After an initial persuasion process, Tehmina was able to bring most of the leading companies onboard and Insta Foods began its operations with a relatively small team and minimal investment.

Soon the company was able to set its foot in the local food market and giants such as MonSalwa, National Foods, K&N’s, Shangrila Foods etc. became the company’s patrons.

“Our major dehydrated products are onions, garlic, potatoes and green chilies – the stuff used most by the food sector,” said Tehmina, while talking of the large production facility that produces a minimum of one ton of dehydrated food every day in multiple categories.

According to Tehmina, due to the industry’s inherent potential, any company that provides quality assurance and sustainability to its clients would do well in this particular niche as the clients’ needs are way higher than what suppliers can provide.

“This is such a big market, agriculture itself, and then the process of dehydration,” stated Tehmina. “At this stage, I can tell you, we have fewer suppliers and more procurers of dehydrated foods. Sometimes we have to turn down clients due to our limited resources and capacity,” said she.

Already contributing more than 50% to foreign exchange earnings, the agricultural sector can be further strengthened if only the local producers meet the rising export demand of processed and dehydrated fruits and vegetables. As of now, export of raw processed fruits and vegetables stands at zero; the finished (value-added products) however are exported in a sizable quantity.

Tehmina believes that due to the quality of Pakistan’s produce, the export can grow exponentially – the only requirement being suppliers who can meet the stringent international food standards.

Aiming to enter the export market

Insta Foods is aiming to expand its export operations as well, though it’s too soon to venture into the huge global market – growing rapidly with Pakistan’s ubiquitously absent.

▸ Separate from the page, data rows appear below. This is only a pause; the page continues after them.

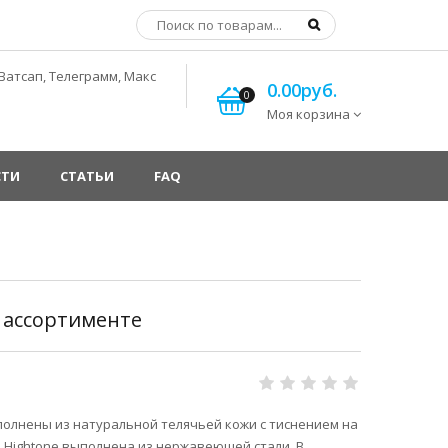
Ватсап, Телеграмм, Макс
0.00руб.
0
Моя корзина
СТИ
СТАТЬИ
FAQ
 ассортименте
полнены из натуральной телячьей кожи с тиснением на
 Hightone выполнена из нержавеющей стали. В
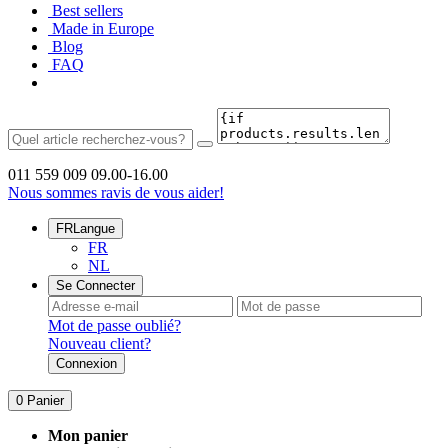
Best sellers
Made in Europe
Blog
FAQ
011 559 009
09.00-16.00
Nous sommes ravis de vous aider!
FR
Langue
FR
NL
Se Connecter
Mot de passe oublié?
Nouveau client?
Connexion
0
Panier
Mon panier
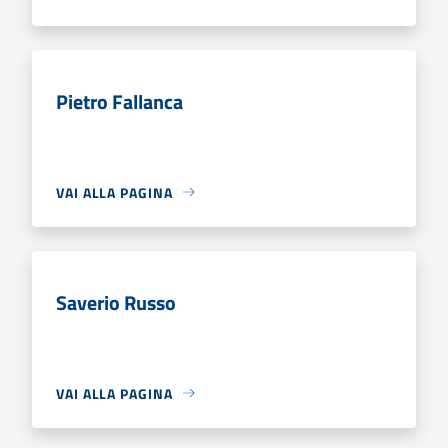
Pietro Fallanca
VAI ALLA PAGINA
Saverio Russo
VAI ALLA PAGINA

With an employee headcount of 50 and a newly constructed one-acre production facility on the outskirts of Lahore, where they moved only last year, Insta Foods has now become the second largest dehydrated food supplier in a short span of time with companies such as MonSalwa, National Foods, and Unilever still on their portfolio. The partnership with the rest has come to an end since Mr and Mrs Chaudhry are now working on a line of their own.

Under the name of Insta Foods, Tehmina and her better half have now initiated a line of green chili-based spices mix.

“Red chili is the main ingredient in most of the readymade spice mixtures, we are substituting it with green chili which is a healthier and longer lasting option,” said Tehmina of her newest venture.

As per the company’s research, red chili and its biproducts are one of the main causes of ulcer and other diseases. Believers in ‘healthwise secure food’, Asad and Tehmina initiated green chili spices earlier this year to provide an alternative to everyday cooking.

“We have one of the best produce of green chilies locally; red chilies are not even our local produce. We thought let’s utilize our own locally-grown stuff and introduce a whole new concept,” Tehmina told of the idea behind.

Although Insta Foods green chili range is only available in Lahore stores at the moment, the company has already started delivery nationwide. The ‘premium product’ as Tehmina puts it is going to target a health conscious and aware consumers.